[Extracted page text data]
====================

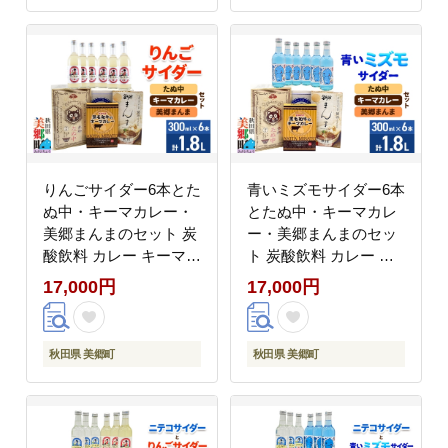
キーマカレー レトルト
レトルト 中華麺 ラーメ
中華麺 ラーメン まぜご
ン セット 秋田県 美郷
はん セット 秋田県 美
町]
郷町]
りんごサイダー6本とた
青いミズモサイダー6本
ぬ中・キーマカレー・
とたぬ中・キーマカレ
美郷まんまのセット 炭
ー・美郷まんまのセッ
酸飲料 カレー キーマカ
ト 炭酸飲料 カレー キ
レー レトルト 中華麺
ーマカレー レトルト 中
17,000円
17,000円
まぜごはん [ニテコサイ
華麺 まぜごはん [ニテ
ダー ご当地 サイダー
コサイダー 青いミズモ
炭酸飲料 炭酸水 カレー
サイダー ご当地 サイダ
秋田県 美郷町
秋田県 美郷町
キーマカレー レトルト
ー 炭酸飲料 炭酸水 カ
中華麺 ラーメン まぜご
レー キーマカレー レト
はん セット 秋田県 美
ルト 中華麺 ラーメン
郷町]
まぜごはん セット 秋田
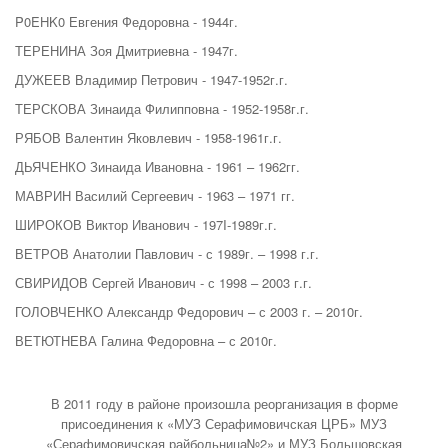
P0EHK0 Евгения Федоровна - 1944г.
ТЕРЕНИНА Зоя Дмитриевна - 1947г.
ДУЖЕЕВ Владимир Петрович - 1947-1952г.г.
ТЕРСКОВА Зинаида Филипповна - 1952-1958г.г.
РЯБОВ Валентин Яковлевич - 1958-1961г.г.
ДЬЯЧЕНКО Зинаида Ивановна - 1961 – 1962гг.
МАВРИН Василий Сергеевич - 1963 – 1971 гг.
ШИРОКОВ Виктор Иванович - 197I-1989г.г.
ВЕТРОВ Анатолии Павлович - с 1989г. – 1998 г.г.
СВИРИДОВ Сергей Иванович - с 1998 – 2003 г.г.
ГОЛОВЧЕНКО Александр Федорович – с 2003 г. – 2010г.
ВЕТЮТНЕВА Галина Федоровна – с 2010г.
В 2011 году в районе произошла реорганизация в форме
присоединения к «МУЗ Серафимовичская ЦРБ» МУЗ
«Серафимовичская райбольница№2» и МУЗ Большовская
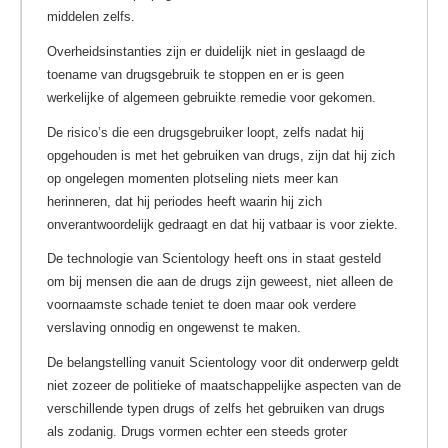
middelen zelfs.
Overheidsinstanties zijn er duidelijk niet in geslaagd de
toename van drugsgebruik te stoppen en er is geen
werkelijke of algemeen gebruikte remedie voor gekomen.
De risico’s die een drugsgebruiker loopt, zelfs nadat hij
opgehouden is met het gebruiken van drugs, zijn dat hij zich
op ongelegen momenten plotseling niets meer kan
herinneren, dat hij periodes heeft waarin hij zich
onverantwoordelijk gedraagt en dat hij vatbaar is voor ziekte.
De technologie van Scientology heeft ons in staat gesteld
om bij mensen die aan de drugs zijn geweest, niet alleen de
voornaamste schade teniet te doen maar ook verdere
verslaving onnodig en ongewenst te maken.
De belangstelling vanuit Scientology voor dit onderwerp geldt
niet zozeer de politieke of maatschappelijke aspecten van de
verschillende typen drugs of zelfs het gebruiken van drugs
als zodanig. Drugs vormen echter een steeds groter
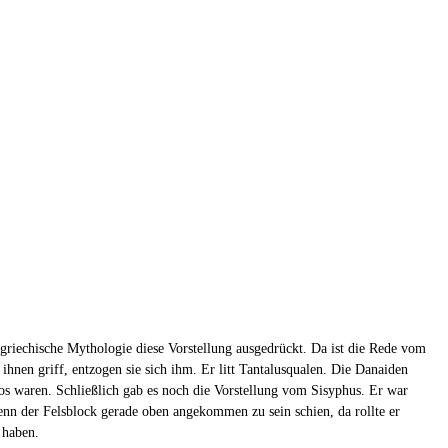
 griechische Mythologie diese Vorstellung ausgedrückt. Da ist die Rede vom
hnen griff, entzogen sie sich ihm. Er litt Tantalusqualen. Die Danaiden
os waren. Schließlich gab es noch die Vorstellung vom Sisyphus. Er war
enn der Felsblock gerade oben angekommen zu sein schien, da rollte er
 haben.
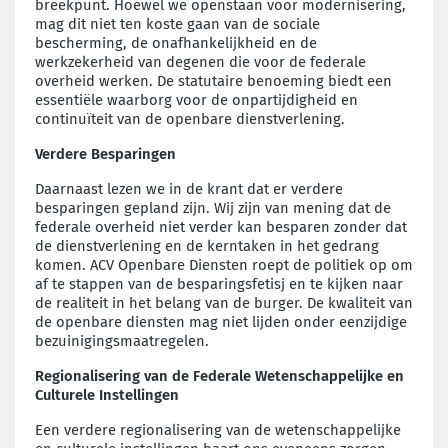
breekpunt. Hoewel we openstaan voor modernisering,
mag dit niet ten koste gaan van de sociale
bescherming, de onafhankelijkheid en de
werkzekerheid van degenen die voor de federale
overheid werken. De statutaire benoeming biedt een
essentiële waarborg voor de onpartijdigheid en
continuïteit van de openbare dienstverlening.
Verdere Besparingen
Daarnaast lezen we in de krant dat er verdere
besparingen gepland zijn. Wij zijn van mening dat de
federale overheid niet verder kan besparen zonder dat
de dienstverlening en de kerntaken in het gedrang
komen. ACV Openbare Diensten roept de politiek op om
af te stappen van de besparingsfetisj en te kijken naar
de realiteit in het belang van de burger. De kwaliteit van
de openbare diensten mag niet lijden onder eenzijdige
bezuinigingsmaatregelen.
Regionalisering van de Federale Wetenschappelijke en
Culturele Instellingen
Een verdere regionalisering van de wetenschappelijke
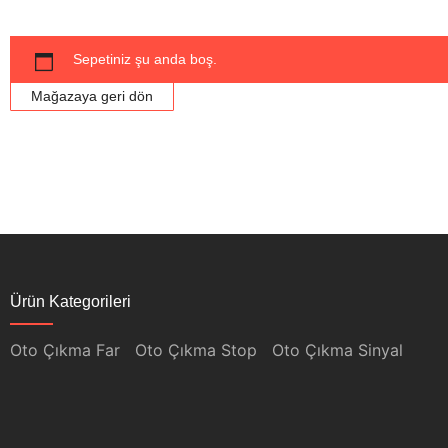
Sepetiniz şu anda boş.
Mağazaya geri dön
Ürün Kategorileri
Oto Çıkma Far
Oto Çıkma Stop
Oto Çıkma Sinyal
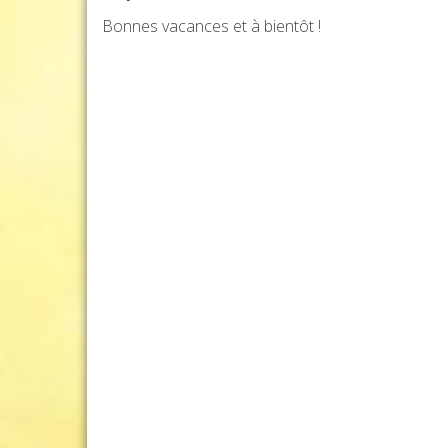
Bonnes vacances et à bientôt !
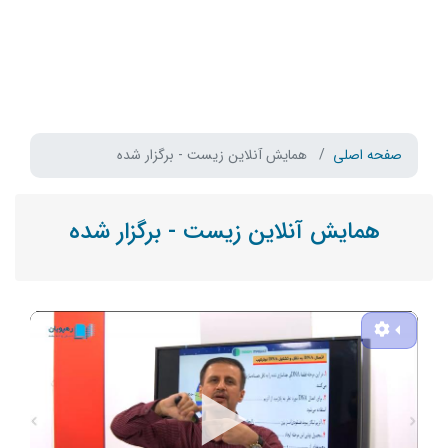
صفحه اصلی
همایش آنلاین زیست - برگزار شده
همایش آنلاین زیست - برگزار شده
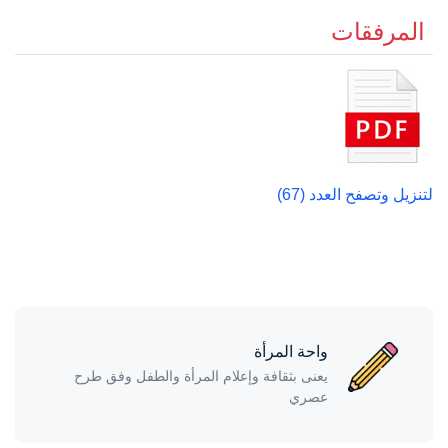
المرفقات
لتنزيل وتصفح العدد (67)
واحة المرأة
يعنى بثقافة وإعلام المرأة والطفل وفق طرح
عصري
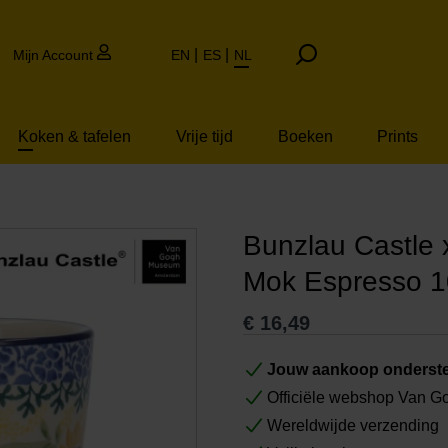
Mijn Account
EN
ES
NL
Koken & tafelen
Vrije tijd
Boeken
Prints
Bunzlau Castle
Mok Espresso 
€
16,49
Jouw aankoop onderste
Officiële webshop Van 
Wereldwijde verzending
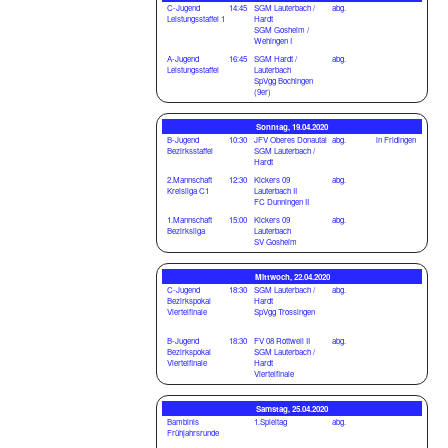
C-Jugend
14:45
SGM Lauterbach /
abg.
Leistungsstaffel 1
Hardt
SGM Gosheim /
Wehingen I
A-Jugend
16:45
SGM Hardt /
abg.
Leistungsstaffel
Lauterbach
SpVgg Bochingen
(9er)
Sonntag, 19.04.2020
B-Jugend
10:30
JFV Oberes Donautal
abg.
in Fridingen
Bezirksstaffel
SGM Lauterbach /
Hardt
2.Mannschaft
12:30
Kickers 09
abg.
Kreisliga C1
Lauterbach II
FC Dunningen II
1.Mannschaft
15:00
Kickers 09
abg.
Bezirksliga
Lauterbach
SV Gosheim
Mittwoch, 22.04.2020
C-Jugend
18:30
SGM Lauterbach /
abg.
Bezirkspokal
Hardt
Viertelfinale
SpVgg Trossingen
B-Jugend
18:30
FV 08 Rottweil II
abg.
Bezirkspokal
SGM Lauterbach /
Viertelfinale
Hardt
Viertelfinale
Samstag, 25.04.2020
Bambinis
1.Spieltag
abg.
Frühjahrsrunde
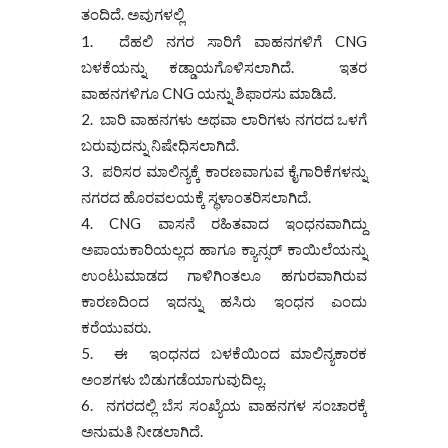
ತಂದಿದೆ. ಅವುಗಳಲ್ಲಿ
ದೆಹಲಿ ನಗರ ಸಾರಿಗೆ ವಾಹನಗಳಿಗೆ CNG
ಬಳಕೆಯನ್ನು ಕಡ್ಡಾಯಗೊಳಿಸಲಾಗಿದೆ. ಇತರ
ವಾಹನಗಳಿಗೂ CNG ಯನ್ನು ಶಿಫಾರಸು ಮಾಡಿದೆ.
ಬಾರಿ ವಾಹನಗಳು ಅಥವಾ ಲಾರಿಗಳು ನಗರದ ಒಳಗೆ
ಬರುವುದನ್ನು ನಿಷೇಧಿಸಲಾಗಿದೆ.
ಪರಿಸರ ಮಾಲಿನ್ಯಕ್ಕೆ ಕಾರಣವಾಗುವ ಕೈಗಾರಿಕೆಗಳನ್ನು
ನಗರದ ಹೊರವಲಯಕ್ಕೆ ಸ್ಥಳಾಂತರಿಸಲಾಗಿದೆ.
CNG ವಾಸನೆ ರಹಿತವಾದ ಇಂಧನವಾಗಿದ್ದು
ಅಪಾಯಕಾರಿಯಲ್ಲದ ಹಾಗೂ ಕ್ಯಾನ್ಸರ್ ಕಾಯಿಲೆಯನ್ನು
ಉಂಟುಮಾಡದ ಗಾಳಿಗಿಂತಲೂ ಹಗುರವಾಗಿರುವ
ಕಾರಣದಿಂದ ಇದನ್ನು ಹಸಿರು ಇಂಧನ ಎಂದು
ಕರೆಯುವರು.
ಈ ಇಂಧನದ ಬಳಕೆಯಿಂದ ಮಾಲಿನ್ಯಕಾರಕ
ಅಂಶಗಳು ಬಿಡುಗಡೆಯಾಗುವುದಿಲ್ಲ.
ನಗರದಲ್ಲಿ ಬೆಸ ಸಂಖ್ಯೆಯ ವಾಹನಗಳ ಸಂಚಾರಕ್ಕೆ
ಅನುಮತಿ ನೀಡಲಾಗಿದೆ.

====================

**Your instructions:** Answer with the count alone: how many lines in the data above have "キーマカレー" in them?

**Answer section:** 4